Task
Only an exact repetition of the lines from the one that holds "data categories" to the end of the records is wanted.

Extracted data

....................

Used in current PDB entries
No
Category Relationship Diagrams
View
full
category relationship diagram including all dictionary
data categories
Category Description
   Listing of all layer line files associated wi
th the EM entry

....................

Answer area
data categories
Category Description
   Listing of all layer line files associated wi
th the EM entry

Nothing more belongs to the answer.